> [WORK ORDER] Lay out the entries as a JSON list of strings, one string per line, with blank lines left out. Begin at the first line of the entries and continue through the line containing "Mikrobiom a jeho vliv na lidské zdraví", including that line.

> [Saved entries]
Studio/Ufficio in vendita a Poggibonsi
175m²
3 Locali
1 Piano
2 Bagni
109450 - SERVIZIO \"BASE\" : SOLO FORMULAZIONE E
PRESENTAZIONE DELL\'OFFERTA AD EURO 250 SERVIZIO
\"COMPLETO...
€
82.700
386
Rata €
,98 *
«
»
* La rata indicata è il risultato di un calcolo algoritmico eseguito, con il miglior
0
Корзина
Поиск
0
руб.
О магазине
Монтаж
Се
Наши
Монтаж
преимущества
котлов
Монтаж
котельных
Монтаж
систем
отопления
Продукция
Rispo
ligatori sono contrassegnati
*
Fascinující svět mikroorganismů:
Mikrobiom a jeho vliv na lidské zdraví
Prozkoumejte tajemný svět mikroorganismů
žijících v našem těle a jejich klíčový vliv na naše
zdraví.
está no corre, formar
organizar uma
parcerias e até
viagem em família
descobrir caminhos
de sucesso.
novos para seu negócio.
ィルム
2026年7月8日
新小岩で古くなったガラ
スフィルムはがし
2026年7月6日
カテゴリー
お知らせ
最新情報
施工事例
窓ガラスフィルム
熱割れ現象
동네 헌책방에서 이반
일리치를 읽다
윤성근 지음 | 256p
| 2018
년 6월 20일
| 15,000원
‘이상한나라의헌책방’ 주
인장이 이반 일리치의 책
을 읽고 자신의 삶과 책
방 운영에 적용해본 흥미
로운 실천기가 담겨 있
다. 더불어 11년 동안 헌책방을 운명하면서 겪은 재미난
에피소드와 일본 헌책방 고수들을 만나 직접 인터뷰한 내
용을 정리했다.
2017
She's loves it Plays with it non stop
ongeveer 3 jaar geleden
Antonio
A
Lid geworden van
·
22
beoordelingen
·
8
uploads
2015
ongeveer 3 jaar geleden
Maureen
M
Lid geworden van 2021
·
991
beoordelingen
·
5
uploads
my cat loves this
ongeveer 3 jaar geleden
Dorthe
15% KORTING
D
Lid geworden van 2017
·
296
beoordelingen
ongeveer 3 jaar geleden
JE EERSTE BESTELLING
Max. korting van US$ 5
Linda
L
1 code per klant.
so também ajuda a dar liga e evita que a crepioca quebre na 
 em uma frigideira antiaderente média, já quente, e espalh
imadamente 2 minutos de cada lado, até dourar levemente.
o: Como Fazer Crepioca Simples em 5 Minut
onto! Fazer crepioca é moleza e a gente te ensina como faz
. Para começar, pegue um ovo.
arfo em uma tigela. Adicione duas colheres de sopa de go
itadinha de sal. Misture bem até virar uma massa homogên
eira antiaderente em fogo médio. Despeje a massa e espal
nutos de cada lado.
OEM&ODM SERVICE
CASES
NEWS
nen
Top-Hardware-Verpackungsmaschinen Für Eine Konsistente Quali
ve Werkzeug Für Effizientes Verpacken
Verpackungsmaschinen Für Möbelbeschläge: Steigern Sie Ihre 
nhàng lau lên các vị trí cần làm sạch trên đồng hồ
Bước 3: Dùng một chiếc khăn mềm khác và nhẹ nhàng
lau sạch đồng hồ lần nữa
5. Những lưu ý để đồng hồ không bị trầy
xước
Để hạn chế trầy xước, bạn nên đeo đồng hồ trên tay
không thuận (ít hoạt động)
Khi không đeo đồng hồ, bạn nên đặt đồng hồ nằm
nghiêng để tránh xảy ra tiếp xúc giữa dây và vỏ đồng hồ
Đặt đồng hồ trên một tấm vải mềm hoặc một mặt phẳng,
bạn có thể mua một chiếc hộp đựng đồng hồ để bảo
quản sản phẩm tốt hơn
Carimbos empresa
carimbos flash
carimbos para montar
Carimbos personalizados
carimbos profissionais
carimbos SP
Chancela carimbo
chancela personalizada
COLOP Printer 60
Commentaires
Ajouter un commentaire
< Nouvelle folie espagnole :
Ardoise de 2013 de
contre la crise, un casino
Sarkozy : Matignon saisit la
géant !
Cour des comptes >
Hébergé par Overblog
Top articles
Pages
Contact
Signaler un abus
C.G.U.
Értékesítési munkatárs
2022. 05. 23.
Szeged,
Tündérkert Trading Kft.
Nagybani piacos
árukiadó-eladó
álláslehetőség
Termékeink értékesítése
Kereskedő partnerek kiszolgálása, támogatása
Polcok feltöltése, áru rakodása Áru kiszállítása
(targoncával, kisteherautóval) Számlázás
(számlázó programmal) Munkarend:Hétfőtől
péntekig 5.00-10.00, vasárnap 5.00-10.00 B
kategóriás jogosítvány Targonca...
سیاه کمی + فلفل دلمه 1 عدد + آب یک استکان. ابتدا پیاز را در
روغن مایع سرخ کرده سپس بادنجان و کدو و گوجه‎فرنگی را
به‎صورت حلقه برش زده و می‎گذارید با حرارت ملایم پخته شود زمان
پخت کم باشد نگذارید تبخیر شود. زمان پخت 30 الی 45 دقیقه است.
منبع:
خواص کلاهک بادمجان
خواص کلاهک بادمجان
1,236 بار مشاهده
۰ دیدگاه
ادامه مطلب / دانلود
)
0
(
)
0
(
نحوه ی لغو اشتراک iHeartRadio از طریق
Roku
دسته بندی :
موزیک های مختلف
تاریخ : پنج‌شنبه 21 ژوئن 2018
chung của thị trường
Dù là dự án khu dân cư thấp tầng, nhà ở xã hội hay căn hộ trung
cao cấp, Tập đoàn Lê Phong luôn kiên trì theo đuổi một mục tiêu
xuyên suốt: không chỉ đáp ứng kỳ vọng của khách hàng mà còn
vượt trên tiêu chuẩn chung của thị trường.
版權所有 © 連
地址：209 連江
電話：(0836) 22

> [EXPECTED ANSWER]
[
  "Studio/Ufficio in vendita a Poggibonsi",
  "175m²",
  "3 Locali",
  "1 Piano",
  "2 Bagni",
  "109450 - SERVIZIO \\\"BASE\\\" : SOLO FORMULAZIONE E",
  "PRESENTAZIONE DELL\\'OFFERTA AD EURO 250 SERVIZIO",
  "\\\"COMPLETO...",
  "€",
  "82.700",
  "386",
  "Rata €",
  ",98 *",
  "«",
  "»",
  "* La rata indicata è il risultato di un calcolo algoritmico eseguito, con il miglior",
  "0",
  "Корзина",
  "Поиск",
  "0",
  "руб.",
  "О магазине",
  "Монтаж",
  "Се",
  "Наши",
  "Монтаж",
  "преимущества",
  "котлов",
  "Монтаж",
  "котельных",
  "Монтаж",
  "систем",
  "отопления",
  "Продукция",
  "Rispo",
  "ligatori sono contrassegnati",
  "*",
  "Fascinující svět mikroorganismů:",
  "Mikrobiom a jeho vliv na lidské zdraví"
]